Description of the task =
Below are records; copy every line among them that contains the word "WPML".

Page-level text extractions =
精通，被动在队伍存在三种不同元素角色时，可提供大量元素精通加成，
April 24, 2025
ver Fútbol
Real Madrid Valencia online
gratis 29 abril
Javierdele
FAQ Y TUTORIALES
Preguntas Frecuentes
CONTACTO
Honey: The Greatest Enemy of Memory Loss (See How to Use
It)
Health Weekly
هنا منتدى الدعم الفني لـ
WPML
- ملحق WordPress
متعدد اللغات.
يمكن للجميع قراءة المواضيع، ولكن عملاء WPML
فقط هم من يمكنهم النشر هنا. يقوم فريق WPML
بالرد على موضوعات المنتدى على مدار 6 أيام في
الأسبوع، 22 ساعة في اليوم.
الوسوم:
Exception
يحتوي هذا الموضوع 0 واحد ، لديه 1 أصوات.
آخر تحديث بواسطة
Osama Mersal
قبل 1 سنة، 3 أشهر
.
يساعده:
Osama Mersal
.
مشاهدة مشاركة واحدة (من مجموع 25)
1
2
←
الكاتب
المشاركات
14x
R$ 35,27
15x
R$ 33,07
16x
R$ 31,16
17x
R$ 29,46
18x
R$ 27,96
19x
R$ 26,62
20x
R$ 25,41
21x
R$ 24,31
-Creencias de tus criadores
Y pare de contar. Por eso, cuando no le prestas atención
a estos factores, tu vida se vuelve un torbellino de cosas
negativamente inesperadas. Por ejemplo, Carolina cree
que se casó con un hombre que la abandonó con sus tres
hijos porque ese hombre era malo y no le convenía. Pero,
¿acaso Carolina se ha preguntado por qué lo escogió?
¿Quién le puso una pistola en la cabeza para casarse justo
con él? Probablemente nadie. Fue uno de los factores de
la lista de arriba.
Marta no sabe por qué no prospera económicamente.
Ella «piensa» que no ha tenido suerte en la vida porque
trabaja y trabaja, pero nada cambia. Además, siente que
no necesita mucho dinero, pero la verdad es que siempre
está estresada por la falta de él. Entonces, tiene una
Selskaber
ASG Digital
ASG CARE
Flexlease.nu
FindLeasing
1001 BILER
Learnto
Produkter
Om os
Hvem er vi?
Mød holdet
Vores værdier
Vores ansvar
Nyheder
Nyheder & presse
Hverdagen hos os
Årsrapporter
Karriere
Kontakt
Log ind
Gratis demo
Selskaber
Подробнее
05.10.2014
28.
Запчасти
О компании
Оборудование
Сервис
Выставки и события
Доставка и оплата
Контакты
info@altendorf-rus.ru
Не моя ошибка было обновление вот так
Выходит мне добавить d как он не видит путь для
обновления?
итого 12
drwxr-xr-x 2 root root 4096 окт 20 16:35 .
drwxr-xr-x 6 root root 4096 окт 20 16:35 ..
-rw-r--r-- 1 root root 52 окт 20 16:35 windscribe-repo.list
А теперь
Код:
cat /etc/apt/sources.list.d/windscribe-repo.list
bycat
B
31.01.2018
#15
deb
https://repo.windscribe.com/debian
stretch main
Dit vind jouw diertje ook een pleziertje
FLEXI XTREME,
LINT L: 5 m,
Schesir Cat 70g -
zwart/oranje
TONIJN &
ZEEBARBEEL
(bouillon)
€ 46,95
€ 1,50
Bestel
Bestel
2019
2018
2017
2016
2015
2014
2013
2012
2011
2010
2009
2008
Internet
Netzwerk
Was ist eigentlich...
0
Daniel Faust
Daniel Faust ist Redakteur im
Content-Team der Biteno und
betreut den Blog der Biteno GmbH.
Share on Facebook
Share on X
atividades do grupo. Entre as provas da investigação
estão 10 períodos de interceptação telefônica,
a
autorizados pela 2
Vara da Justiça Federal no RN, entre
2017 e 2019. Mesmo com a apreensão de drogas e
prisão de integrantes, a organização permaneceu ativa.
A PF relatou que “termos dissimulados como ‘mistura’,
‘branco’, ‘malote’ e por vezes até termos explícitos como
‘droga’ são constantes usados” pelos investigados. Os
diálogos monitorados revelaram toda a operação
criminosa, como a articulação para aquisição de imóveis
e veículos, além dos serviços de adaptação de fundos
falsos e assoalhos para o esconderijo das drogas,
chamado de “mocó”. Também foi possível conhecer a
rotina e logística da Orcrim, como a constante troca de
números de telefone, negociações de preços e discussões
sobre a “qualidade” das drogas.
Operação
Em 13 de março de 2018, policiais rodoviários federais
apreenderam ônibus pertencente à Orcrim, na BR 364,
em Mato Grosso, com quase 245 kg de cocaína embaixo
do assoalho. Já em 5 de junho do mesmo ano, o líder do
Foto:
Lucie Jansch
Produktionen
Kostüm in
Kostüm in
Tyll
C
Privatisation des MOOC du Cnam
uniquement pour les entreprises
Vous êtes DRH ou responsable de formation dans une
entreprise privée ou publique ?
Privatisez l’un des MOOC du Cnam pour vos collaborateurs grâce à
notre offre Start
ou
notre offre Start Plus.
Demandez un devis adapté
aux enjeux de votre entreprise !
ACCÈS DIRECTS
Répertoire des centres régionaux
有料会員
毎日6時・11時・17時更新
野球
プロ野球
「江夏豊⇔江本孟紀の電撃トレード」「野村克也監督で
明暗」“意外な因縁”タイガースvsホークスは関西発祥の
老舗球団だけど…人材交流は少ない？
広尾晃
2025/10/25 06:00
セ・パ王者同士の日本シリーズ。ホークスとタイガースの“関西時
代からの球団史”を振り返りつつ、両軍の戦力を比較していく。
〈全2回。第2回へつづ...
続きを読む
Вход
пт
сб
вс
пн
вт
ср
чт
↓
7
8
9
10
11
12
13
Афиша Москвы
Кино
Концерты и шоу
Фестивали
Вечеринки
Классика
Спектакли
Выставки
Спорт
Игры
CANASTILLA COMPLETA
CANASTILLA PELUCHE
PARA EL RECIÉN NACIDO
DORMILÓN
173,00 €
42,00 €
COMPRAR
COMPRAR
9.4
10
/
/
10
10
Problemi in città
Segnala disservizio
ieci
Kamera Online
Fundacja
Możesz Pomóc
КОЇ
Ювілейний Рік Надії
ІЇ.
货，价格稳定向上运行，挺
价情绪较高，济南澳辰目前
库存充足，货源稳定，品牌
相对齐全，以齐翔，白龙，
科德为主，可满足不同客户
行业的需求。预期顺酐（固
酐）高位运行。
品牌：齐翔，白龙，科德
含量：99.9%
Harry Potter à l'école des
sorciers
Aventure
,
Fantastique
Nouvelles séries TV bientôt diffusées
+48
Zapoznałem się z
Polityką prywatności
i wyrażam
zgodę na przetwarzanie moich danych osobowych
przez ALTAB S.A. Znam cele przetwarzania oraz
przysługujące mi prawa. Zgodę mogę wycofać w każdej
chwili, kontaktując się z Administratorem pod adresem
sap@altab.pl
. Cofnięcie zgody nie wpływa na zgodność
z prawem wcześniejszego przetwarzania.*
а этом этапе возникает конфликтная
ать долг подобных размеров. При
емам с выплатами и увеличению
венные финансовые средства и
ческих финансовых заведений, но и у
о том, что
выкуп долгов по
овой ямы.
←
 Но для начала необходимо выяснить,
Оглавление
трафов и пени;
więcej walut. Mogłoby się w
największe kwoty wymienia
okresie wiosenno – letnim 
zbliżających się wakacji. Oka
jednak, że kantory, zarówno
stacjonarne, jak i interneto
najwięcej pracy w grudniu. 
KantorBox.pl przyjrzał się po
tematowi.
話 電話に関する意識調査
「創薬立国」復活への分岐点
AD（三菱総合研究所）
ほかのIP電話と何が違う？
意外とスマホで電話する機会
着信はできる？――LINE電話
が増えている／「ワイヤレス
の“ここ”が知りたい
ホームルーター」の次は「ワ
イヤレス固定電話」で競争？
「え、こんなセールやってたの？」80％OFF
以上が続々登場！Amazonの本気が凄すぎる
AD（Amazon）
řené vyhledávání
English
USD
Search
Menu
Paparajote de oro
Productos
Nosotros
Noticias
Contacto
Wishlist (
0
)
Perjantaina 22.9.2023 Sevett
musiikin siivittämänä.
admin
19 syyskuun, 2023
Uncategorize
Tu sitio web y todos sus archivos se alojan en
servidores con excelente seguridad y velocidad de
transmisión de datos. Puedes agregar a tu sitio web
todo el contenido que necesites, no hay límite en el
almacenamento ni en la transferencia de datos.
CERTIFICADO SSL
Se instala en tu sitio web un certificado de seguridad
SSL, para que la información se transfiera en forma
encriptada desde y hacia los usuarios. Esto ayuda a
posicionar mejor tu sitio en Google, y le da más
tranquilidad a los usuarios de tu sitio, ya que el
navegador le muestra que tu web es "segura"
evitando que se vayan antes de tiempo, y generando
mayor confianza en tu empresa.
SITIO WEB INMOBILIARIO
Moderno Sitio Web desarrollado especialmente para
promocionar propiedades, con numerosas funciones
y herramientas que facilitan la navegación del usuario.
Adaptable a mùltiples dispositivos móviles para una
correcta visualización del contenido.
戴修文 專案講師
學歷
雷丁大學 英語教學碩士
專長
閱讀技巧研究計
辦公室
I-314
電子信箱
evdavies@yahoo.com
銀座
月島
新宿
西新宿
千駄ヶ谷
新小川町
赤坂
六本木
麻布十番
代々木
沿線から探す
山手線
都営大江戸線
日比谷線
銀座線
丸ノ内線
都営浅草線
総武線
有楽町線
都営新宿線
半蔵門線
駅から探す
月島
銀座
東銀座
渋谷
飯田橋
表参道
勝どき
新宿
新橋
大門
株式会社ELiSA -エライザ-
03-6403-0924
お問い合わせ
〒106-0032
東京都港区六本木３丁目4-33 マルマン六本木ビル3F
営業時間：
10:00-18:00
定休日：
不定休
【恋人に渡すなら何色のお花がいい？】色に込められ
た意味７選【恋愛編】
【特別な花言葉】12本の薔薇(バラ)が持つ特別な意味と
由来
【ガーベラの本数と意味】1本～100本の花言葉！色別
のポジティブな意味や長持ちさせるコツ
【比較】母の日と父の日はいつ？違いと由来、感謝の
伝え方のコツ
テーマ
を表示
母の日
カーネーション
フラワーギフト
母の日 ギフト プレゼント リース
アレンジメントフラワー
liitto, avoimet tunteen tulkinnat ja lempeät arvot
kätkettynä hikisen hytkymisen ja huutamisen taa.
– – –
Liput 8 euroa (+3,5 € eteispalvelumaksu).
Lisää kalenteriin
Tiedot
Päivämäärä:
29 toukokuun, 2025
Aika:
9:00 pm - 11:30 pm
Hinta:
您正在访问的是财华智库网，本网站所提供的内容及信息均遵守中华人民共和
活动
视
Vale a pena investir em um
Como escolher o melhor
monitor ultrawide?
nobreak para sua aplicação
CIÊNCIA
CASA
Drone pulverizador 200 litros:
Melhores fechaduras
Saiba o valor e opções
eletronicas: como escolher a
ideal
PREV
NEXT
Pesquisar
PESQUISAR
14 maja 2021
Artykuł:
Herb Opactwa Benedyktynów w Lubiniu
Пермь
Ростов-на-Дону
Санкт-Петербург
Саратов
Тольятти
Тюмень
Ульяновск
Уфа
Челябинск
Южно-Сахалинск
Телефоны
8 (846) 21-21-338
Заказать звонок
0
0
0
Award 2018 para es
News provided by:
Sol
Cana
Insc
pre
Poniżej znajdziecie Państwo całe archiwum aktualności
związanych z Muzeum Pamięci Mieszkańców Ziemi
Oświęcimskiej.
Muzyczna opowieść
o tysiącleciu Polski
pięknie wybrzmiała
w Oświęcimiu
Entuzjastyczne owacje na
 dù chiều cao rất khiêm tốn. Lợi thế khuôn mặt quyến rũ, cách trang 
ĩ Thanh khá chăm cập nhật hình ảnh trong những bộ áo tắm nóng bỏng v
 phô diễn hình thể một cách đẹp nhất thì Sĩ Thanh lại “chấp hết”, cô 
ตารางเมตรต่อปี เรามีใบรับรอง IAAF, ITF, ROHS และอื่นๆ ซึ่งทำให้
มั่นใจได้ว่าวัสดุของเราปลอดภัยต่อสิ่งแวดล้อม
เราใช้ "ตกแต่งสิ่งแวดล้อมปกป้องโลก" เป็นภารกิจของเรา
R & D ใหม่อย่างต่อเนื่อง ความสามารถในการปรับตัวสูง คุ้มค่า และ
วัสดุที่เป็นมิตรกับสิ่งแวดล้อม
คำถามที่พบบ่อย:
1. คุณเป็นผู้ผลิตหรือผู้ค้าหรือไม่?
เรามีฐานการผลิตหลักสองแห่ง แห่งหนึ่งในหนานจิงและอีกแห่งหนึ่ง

Answer section =
WPML
يمكن للجميع قراءة المواضيع، ولكن عملاء WPML
فقط هم من يمكنهم النشر هنا. يقوم فريق WPML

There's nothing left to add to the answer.